REQUEST:
Revise the lines starting at the line that contains "elevation (m): 2800" and ending at the line that contains "state / province: Meghalaya" by replacing "catalogue / barcode" with "catalog number", leaving all else unchanged. Return only those lines.

--- start of PROVIDED DATA ---

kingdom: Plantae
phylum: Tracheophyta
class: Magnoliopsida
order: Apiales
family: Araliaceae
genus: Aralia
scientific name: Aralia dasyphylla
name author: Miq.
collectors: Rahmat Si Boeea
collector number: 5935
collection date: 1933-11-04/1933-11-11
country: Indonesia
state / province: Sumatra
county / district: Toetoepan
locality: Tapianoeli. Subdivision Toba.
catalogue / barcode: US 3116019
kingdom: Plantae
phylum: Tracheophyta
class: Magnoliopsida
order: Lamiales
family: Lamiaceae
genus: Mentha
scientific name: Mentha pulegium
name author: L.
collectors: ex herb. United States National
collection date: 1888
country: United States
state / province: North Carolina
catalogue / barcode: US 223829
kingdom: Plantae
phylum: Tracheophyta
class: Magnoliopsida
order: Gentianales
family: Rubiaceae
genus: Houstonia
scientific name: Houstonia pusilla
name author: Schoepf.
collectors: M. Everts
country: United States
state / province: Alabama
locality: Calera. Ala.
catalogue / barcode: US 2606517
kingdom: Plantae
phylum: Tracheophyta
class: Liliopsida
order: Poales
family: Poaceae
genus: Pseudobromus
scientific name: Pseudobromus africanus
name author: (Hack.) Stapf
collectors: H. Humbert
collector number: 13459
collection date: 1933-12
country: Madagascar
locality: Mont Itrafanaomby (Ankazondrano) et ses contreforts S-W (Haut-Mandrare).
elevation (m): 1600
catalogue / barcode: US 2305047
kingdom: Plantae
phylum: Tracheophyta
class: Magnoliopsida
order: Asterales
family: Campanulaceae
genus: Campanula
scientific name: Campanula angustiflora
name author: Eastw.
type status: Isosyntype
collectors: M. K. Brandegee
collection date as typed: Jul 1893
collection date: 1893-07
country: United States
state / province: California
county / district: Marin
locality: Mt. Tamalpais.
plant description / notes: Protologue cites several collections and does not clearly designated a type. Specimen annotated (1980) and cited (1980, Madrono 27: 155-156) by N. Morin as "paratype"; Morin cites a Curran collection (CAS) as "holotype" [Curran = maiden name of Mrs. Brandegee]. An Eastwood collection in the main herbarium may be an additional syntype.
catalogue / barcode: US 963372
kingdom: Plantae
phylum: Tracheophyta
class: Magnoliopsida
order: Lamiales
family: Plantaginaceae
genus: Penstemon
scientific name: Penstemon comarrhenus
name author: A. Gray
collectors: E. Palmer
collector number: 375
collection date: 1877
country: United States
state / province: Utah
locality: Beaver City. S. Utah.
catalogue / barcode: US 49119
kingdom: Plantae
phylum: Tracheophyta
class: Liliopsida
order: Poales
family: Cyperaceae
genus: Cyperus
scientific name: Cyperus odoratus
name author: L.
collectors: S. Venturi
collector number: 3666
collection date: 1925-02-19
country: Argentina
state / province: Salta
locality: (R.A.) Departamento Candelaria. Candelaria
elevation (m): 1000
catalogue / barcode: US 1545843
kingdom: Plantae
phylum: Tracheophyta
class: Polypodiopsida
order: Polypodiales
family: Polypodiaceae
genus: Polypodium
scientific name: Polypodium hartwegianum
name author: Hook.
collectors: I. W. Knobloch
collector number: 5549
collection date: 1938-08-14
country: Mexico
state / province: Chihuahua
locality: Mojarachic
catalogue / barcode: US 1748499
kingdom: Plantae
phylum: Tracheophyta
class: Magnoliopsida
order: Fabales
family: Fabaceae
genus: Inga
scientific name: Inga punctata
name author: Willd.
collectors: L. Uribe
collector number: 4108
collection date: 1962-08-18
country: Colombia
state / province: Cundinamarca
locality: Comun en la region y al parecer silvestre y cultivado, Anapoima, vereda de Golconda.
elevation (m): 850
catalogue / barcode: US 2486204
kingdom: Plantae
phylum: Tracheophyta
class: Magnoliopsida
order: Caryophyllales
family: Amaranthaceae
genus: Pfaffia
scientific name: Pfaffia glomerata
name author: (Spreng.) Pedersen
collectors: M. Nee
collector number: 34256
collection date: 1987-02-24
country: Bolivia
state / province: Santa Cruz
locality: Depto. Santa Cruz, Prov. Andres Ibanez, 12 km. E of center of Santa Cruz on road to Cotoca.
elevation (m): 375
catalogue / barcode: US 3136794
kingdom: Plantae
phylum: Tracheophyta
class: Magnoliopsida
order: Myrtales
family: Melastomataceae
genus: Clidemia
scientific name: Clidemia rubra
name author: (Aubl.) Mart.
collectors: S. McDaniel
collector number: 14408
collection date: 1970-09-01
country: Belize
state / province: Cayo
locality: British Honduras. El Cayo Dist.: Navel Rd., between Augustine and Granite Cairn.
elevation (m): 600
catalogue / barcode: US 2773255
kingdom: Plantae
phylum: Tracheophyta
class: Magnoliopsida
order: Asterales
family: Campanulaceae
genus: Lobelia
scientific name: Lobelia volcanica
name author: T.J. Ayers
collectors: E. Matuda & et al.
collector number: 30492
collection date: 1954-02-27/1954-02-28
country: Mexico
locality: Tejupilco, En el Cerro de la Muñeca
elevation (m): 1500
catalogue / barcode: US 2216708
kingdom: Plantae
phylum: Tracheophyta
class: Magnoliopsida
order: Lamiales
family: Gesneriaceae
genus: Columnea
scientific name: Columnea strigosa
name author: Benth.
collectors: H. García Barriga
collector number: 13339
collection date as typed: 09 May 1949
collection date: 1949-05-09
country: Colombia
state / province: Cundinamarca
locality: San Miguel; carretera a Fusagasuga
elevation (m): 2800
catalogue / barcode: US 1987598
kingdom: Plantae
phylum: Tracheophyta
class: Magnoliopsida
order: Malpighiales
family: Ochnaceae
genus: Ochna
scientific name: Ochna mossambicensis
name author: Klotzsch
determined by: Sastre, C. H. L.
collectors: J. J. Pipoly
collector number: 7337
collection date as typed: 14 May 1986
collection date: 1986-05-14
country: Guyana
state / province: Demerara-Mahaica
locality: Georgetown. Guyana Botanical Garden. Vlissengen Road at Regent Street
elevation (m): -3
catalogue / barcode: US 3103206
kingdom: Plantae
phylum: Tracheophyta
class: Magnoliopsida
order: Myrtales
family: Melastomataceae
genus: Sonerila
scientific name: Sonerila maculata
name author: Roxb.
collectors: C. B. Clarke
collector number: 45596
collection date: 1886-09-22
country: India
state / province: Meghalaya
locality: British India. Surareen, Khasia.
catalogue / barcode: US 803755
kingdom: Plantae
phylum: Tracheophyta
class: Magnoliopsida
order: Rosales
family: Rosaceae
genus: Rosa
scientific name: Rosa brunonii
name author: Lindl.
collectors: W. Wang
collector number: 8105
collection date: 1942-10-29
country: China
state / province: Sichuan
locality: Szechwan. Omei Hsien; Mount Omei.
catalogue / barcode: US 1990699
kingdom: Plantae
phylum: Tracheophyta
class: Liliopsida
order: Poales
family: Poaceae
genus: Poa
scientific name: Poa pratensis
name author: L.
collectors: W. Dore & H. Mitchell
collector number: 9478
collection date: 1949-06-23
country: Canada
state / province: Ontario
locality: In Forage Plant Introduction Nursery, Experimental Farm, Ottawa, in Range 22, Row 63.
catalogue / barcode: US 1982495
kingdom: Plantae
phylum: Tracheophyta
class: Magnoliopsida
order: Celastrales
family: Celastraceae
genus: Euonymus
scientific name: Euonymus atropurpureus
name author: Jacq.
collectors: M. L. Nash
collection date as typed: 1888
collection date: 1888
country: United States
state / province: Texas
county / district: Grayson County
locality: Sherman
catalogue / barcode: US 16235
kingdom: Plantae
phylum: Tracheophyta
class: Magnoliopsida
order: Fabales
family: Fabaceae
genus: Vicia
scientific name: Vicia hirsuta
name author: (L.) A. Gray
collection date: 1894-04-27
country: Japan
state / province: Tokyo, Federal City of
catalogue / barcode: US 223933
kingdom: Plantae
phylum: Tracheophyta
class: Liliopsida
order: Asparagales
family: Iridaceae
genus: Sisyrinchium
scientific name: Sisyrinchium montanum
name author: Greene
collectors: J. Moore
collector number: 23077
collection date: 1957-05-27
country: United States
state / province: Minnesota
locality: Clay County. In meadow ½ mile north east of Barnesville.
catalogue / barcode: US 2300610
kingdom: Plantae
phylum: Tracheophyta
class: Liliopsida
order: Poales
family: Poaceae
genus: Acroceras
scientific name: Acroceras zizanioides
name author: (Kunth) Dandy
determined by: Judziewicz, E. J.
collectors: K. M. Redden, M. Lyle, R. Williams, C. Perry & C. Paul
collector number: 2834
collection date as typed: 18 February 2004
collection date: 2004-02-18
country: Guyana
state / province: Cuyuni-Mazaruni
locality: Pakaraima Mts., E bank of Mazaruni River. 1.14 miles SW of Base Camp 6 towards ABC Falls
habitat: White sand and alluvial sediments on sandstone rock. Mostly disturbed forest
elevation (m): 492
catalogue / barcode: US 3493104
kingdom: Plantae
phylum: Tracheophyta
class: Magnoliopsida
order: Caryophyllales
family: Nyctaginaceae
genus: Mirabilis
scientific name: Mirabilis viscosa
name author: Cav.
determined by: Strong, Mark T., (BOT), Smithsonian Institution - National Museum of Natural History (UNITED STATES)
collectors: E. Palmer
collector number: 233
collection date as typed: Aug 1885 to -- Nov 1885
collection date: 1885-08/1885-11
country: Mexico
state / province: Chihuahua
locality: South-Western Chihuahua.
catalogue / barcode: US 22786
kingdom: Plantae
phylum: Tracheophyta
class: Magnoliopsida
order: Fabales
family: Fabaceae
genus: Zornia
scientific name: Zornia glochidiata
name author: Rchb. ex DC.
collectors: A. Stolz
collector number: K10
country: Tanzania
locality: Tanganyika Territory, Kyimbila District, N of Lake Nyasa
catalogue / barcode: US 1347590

--- end of PROVIDED DATA ---

WRITTEN ANSWER:
elevation (m): 2800
catalog number: US 1987598
kingdom: Plantae
phylum: Tracheophyta
class: Magnoliopsida
order: Malpighiales
family: Ochnaceae
genus: Ochna
scientific name: Ochna mossambicensis
name author: Klotzsch
determined by: Sastre, C. H. L.
collectors: J. J. Pipoly
collector number: 7337
collection date as typed: 14 May 1986
collection date: 1986-05-14
country: Guyana
state / province: Demerara-Mahaica
locality: Georgetown. Guyana Botanical Garden. Vlissengen Road at Regent Street
elevation (m): -3
catalog number: US 3103206
kingdom: Plantae
phylum: Tracheophyta
class: Magnoliopsida
order: Myrtales
family: Melastomataceae
genus: Sonerila
scientific name: Sonerila maculata
name author: Roxb.
collectors: C. B. Clarke
collector number: 45596
collection date: 1886-09-22
country: India
state / province: Meghalaya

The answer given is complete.